Kati Hochstadt, senior director of revenue cycle at NorthShore, says that a patient is asked for an official government-issued ID card with a photo, such as a driver’s license, which is scanned for future reference, and at the same time the patient can also have his or her photo taken at the registration desk. It will be added to the patient’s electronic medical record to verify his or her identity in the future.
“Once you’ve shown your driver’s license and had your photo taken, you don’t ever have to show your driver’s license again,” Hochstadt says. “We want to make sure that people aren’t defrauding the system by using another person’s information and insurance. So in the future, the photo will be a visual reminder for the registrar that the person standing in front of them is indeed the patient. If we suspect a problem, we put a fraud alert onto the account, and we have people who will investigate it in more detail.”
But the purpose of the photo placed in a patient’s file is not just to prevent or detect fraud; it also eliminates the need to ask for an official photo ID for each visit and allows staff and medical professionals to learn to connect a face to a name and better personalize healthcare.
According to Holly Geroulis, the senior project manager of health information technology at the NorthShore, patients don’t have to fear that their photos will be beamed out into the world by someone who has illegally gained access to the hospital’s database.
“These systems have a high level of security,” Geroulis says. “And if the photos were hacked, there is no information about the background of the patient linked to them.”
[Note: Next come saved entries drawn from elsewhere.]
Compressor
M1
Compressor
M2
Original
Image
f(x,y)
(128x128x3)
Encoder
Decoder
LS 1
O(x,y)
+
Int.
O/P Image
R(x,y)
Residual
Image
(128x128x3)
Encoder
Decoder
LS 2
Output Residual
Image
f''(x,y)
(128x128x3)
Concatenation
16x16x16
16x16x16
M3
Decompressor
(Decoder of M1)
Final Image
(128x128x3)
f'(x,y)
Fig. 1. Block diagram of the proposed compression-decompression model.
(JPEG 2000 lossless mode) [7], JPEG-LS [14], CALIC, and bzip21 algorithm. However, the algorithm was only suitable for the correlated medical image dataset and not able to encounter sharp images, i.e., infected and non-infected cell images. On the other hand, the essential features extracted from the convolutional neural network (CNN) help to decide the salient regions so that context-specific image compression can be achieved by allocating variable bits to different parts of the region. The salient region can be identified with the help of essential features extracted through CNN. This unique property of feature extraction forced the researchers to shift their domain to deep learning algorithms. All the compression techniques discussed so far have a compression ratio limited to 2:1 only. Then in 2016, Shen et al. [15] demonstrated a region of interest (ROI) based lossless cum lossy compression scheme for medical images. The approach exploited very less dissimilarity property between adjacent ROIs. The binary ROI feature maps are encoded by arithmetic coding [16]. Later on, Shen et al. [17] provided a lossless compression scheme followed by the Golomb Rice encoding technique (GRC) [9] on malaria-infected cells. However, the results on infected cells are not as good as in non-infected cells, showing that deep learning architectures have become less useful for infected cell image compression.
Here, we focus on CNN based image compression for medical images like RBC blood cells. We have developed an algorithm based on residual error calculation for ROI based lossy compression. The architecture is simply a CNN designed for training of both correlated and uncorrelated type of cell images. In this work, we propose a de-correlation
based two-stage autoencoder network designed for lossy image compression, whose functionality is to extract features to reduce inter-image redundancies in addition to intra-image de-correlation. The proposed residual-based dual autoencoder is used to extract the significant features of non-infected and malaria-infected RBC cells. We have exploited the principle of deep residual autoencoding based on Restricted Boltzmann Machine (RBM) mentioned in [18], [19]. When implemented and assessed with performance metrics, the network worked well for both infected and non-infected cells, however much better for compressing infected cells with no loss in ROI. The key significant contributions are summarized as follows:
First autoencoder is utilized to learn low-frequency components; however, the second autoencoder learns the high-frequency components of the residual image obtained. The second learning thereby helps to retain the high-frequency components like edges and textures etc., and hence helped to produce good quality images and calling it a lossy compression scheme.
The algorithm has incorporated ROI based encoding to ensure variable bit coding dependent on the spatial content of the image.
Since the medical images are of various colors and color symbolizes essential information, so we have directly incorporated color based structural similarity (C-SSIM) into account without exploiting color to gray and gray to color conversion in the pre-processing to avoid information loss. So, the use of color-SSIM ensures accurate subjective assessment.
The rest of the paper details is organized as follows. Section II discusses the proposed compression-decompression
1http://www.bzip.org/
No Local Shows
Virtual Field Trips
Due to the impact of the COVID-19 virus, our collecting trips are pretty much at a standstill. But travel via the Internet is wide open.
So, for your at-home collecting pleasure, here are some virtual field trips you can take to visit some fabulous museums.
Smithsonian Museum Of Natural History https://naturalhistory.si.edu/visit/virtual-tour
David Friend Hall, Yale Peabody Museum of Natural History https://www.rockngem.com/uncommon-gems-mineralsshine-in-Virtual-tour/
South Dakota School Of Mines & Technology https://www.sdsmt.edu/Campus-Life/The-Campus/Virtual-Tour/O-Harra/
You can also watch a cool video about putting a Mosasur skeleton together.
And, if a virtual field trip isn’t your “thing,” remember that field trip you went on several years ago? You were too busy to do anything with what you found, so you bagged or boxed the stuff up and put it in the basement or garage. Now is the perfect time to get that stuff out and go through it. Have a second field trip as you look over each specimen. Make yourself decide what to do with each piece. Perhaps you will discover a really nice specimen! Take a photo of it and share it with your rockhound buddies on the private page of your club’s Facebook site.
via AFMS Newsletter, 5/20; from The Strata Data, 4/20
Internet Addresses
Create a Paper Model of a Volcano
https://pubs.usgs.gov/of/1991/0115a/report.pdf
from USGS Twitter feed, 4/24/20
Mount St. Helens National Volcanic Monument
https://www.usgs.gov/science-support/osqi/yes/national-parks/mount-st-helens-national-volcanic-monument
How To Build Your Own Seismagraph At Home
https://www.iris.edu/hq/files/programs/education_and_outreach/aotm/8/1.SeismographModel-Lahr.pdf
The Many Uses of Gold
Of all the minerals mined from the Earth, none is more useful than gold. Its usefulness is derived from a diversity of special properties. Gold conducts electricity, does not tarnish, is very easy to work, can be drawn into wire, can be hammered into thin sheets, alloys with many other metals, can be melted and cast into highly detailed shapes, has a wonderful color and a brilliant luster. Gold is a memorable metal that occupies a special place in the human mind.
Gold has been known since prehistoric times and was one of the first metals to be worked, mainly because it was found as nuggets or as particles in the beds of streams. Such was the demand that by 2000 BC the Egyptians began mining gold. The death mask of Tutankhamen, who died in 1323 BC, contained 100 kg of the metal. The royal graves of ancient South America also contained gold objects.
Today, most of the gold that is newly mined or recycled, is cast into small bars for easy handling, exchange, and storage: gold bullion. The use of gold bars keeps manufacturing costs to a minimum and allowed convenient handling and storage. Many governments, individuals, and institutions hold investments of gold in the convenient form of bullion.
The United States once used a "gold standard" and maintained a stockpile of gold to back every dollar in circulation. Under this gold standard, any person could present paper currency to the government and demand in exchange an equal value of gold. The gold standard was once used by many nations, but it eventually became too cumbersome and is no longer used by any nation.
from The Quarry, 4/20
NorthShore’s cancer centers do not take photos in deference to patients whose appearance may have been affected by chemotherapy. NorthShore is also currently working out issues involved with taking ID photos of children at their pediatricians’ offices. Hospital officials are trying to decide at what age to start taking pictures of children since a baby’s appearance changes so rapidly. In addition, it’s difficult to take photos with cameras positioned on reception desks that are taller than young patients. Independent doctors who are not employed by the hospital but are affiliated with it can currently test taking ID photos of their patients to see whether they want to adopt this procedure permanently as a convenience.
DeVar says they don’t currently take photos of patients as a part of the registration check-in process at UI Health, but are considering adding it in the future to further enhance their Red Flag protocol.
While hospitals are now required to detect and prevent medical identity theft, patients can also be vigilant and be on the lookout for clues that might reveal they have become victims of this fraud. Assistance is available at ftccomplaintassistant.gov.